To combat these conditions, turbine designers and engineers have devised effective defenses to protect their turbine blades. These include using strong exotic materials capable of withstanding high temperatures — such as nickel and cobalt based metal alloys — while innovative blade airfoil designs have improved the defenses against corrosive properties. In addition, several effective defensive coatings have been added as “armor” for the blades.
Rust never sleeps?
Every turbine engine uses fuel contaminated with sulfur. Sulfur corrosion is similar to rust resulting from oxidation of ferrous-based metals. Just as there is no way to eradicate rust-producing moisture, no one has ever designed a filter to purify turbine engine air intake completely. And once sulfur corrosion penetrates the blade’s protective layer and reaches the base metal, there is no way to reverse the process.
If the aircraft is operated near a saltwater source, the likelihood of severe damage dramatically increases. The same is true for aircraft operating near high pollution risk areas where the aircraft’s engine may intake contaminants from airborne particles.
Blade deterioration usually affects the blades in the following ways — blade edge, affecting chord length; blade thickness variation; and blade twist — the variation in twist from root to tip. Consequently, accurate measurements and analysis of airfoil section and root parameters are important in blade inspection, and yet complicated. Another critical form to inspect is the leading edge and trailing edge profiles.
The service technician and inspector are called upon to collect and analyze the intelligence data and physical evidence to determine the condition of the blades and develop a strategic plan of defense.
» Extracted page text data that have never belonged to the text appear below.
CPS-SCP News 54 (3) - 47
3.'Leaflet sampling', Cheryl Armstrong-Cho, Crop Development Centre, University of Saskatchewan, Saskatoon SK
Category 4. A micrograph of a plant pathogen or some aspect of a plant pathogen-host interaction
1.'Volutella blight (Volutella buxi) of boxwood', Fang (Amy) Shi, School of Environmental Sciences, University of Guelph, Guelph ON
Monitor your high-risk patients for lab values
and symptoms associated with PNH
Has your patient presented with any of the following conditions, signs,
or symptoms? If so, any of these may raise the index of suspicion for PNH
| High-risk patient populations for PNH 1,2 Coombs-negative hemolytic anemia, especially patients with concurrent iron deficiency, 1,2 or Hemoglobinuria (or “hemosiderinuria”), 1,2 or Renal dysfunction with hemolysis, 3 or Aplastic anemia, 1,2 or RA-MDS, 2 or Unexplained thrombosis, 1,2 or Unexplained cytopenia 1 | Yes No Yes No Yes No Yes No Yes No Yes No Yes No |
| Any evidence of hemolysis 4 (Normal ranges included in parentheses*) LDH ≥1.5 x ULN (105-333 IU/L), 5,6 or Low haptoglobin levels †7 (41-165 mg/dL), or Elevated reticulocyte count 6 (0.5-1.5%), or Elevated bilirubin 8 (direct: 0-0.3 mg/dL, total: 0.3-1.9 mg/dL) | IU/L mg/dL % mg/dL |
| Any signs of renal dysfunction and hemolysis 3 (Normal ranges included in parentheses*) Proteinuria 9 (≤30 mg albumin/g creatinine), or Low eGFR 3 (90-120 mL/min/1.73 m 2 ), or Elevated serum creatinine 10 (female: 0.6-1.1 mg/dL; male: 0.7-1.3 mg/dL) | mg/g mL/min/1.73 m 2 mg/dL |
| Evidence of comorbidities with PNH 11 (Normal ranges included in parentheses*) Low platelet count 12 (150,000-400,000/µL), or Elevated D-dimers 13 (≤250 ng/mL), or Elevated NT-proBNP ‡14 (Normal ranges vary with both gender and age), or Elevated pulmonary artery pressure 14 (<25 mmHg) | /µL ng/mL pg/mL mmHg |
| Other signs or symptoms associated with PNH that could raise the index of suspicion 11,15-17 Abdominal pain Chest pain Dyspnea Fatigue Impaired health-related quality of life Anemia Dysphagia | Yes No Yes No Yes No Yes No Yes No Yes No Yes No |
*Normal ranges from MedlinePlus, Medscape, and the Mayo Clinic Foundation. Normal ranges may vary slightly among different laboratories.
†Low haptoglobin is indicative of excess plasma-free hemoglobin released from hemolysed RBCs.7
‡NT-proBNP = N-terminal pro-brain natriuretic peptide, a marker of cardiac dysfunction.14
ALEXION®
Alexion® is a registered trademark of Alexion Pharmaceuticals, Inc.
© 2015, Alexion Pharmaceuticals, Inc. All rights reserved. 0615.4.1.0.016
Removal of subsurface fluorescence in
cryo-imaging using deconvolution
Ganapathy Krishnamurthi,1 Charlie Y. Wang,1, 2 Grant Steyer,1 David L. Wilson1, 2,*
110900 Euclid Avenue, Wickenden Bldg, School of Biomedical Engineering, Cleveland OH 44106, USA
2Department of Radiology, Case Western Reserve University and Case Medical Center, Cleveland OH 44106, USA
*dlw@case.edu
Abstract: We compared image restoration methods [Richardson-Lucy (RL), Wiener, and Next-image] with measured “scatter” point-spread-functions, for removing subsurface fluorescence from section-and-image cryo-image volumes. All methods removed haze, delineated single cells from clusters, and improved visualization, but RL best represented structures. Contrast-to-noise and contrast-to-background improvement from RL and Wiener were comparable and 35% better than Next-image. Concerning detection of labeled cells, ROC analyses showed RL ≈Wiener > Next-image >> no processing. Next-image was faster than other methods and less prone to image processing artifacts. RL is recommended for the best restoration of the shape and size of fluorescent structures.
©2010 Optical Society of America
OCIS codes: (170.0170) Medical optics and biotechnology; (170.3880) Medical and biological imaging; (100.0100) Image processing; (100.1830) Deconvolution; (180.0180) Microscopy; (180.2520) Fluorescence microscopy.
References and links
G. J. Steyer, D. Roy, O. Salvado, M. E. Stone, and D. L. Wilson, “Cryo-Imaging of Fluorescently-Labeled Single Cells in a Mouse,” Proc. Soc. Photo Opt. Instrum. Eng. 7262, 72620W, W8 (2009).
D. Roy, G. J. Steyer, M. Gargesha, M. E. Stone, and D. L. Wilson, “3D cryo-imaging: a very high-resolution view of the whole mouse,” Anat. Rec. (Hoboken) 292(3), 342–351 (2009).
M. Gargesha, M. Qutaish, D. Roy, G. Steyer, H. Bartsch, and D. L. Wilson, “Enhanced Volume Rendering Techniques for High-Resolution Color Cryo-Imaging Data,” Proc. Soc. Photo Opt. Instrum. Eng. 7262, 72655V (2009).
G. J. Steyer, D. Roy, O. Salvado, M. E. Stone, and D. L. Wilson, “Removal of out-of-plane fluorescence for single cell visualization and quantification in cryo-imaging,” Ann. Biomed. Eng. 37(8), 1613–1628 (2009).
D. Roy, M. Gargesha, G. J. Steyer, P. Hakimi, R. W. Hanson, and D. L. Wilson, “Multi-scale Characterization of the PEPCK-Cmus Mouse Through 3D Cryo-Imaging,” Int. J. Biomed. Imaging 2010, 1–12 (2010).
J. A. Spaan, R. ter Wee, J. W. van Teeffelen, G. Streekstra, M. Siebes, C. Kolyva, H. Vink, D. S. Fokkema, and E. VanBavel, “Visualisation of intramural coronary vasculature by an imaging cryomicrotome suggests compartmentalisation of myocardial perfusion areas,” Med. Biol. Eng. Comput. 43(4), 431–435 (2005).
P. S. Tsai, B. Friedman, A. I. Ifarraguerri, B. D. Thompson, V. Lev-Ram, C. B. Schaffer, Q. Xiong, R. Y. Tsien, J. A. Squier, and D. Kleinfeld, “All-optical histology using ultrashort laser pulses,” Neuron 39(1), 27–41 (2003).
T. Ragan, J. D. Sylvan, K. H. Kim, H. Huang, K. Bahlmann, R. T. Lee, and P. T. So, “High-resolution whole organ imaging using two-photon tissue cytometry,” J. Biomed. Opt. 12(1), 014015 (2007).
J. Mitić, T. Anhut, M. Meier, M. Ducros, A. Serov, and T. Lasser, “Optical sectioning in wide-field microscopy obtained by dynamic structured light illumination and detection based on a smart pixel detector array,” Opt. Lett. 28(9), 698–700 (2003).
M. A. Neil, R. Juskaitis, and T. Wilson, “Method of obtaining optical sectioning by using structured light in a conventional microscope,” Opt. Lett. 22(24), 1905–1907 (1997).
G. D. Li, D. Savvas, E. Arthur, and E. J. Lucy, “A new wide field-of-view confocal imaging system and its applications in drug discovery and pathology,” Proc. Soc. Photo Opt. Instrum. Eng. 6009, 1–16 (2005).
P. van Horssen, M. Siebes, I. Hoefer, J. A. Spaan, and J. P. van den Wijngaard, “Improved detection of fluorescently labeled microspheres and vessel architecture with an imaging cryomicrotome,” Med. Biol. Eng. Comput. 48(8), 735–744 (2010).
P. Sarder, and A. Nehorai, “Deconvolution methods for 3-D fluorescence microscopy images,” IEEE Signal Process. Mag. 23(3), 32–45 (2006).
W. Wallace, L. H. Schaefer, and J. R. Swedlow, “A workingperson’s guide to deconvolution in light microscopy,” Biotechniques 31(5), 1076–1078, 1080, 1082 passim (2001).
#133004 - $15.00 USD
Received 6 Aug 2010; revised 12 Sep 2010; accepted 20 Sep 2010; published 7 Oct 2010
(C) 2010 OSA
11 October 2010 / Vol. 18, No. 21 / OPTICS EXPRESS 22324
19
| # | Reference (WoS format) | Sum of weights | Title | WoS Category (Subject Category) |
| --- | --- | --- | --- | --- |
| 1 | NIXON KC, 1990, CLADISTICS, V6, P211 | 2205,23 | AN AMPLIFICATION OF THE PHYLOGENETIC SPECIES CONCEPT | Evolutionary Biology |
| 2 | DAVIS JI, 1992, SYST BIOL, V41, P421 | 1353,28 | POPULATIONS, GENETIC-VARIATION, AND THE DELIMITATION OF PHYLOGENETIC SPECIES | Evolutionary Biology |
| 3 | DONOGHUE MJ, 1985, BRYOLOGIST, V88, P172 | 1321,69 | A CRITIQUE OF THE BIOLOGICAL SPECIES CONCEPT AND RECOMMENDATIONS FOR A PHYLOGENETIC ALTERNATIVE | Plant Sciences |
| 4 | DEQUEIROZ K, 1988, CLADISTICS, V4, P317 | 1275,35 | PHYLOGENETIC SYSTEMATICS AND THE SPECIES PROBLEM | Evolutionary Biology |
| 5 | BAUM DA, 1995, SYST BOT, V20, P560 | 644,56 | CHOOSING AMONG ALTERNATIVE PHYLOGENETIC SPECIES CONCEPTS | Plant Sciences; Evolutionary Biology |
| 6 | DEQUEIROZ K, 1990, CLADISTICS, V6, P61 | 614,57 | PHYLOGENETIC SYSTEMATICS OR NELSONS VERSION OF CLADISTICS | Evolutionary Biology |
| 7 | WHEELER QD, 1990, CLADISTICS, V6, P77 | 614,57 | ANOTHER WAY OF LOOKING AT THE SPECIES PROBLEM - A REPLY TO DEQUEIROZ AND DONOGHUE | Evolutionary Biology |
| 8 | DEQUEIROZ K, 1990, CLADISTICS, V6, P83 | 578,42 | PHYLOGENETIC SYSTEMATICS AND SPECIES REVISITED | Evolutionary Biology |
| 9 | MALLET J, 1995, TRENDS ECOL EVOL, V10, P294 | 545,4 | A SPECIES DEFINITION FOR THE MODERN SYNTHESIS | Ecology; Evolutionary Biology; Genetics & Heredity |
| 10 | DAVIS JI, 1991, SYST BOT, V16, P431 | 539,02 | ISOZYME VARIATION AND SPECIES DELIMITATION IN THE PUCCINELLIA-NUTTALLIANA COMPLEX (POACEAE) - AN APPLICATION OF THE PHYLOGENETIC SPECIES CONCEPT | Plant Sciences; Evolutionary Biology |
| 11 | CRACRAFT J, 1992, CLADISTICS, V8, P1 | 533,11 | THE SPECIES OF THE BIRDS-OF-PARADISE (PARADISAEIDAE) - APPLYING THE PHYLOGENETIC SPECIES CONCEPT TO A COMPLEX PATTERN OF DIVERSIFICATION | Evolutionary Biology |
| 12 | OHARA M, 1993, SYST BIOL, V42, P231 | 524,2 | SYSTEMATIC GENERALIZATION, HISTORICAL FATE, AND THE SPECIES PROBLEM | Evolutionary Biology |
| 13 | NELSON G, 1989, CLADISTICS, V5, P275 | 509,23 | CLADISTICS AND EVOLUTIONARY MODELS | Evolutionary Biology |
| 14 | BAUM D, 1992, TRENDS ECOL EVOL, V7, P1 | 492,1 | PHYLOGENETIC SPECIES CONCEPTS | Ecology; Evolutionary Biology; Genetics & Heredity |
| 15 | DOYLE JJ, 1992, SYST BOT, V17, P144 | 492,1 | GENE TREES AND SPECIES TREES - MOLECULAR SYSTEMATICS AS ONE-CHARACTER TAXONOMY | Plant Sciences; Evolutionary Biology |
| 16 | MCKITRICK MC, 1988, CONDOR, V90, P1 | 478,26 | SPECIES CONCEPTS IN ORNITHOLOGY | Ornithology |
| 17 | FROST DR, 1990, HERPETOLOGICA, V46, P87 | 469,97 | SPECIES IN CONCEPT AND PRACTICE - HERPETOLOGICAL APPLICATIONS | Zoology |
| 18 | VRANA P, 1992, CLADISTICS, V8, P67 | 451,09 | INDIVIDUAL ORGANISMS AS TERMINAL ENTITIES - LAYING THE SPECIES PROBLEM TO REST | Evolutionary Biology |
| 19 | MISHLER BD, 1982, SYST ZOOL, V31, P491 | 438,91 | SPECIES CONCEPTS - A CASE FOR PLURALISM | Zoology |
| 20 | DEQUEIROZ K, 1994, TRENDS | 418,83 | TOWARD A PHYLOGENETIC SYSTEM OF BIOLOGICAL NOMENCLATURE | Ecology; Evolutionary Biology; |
While there are only limited things a pilot or mechanic can do to prevent the sulfidation attacks on the turbines, just being aware of the turbine’s vulnerability can justify shortening maintenance intervals.
Meanwhile, the MRO blade industry is continuously seeking high accuracy inspection, higher blade measurement speed, and minimized requirements from the operator — in an effort to extend operating intervals and keep maintenance and inspection costs to a minimum.
Today, mechanical touch probes on coordinate measuring machines (CMM) and mechanical profile gauges are the most common sensors employed for blade inspection, and most blade measurements today are based on this design. However, the amount of useful data that can be collected using the mechanical touch probe or a gauge is somewhat limited both in terms of hardware and measurement software.